Our book today hails all the way from 1925: A Day in Old Rome by William Stearns Davis, a wonderfully amiable educator and writer who brought out this book as a follow-up to his 1914 A Day in Old Athens, which surprised both its author and its publisher by actually selling briskly in bookshops. A part of this resulted from the publisher’s decision to load the volume with pictures and drawings – picking up a copy in 2015 (at the Brattle Bookshop sale lot, of course), pitted and faded with decades of sitting in somebody’s attic, hardly gives a hint of how impressive a brand-new copy looked to browsers in Boston.
But a bigger reason for the success of A Day in Old Athens and then later A Day in Old Rome is Davis himself: he had an unfailing ability to break down the distance between the past and the present, an unfailing ability to put faces and names on the dry records of history. He could beguile a dinner party for two hours at an easy stretch by invoking some incident from the past and investing it with all the energy and day-to-day believability of the present day – it’s no wonder his many students (in Minnesota, of all godforsaken places) all sang his praises.

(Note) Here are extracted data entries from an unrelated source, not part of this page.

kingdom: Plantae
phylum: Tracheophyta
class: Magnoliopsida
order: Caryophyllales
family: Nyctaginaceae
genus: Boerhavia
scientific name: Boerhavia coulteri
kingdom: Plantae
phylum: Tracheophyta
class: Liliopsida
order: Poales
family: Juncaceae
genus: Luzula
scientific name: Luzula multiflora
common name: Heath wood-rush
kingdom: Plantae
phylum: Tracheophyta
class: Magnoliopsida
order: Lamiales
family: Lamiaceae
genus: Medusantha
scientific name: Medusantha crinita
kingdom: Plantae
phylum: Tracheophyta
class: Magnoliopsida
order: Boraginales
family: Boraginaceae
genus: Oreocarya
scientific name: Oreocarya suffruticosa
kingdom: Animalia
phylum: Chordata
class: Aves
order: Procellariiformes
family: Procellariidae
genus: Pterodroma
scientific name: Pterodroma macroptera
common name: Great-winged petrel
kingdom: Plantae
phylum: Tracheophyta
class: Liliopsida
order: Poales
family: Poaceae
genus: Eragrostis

“This book,” he writes at the beginning of A Day in Old Rome, “tries to describe what an intelligent person would have witnessed in Ancient Rome if they by some legerdemain he had been translated to the Second Christian Century, and conducted about the imperial city under competent guidance.” And in order to provide that guidance, Davis invents a well-to-do middle class couple, Calvus and Gratia, and follows them everywhere in the course of a day. We get the breakdown of hours, the mechanics of breakfast, the workings of their household, and the planning of how they’ll spend their time. We watch Gratia deal with the fashions of the day, with the drama of the household staff, with the visits of her lady-friends. And we follow Calvus out into the hurly-burly of the City – which isn’t always a pleasant experience, as Davis somberly scolds:
Another thing becomes obvious after a short scrutiny – the vast numbers of idlers. People are incessantly lounging up and down the street manifestly with nothing important to do. Hard work and common trade are, as later explained, by no means genteel; and many a Roman who possesses merely the threadbare toga has his name on the list for corn doles prefers living by his wits in busy idleness, fawning on the great, and hunting dinner invitations to doing a stroke of honest labor.
While one corps of slaves was passing about the wine, asking each guest whether “Hot?” or “Cold?” others were distributing wreaths of fragrant flowers, to put on the forehead and even round the neck (by their odor supposedly preventing drunkenness) and also little alabaster vials of choice perfumes which the guests immediately broke and poured upon their hands and hair. Then followed long conversations, grave or gay according to the mood.
Technical, specific research has superseded A Day in Old Rome just a bit here and there, but whenever I go back to it, I’m always impressed by solid the thing is: Davis imbibed his classics well at Harvard, and he built his books to last. It’s a shame his fiction is now long gone and never to return, but I’m glad enough to visit ancient Rome with him from time to time.